A room has relative humidity of #20%# at #20# degrees Celsius with dimensions #3m \times 3m \times 2.7m#. Determine the amount of water vapour in grams and liters that must be added to the air of the room in order to raise the relative humidity to #60%#?

1 Answer
Jan 26, 2018

#"mass of water to be added" = 168.2 g#

#"Liters of water to be added" = 168.2xx10^-3" L"#

Explanation:

The information that I am using to work this problem is obtained from this reference on Relative Humidity .
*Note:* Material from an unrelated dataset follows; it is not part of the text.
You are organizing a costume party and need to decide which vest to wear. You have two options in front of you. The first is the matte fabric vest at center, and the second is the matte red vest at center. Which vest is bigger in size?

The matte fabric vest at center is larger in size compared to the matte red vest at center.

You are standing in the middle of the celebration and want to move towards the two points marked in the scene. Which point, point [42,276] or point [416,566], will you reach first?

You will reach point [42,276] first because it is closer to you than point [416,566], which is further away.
Compute the volume of the room:

#3" m"xx 3" m"xx2.7" m" = 24.3" m"^3#

Using the equation:

#R.H. = "actual vapor density"/"saturated vapor density"xx100#

and, at #20^@" C"#, the #"saturated vapor density" = 17.3" g/m"^3# we may obtain the mass density of water vapor in the air at #R.H. = 20%#

#"actual vapor density" = (20%)/100(17.3" g/m"^3)#

#"actual vapor density" = 3.46" g/m"^3#

Please observe that the equation for relative humidity is linear, therefore, multiplying the relative humidity by 3 will multiply the actual vapor density by 3, which is the same as adding twice the original amount:

#"change in actual vapor density" = 2(3.46" g/m"^3)#

#"change in actual vapor density" = 6.92" g/m"^3#

We can compute the number of grams to be added by multiplying the above by the volume of the room:

#"mass of water to be added" = (6.92" g/m"^3)(24.3" m"^3)#

#"mass of water to be added" = 168.2 g#

To convert grams of water to liters of water we multiply by #1xx10^-3" L/g"#

#"Liters of water to be added" = 168.2xx10^-3" L"#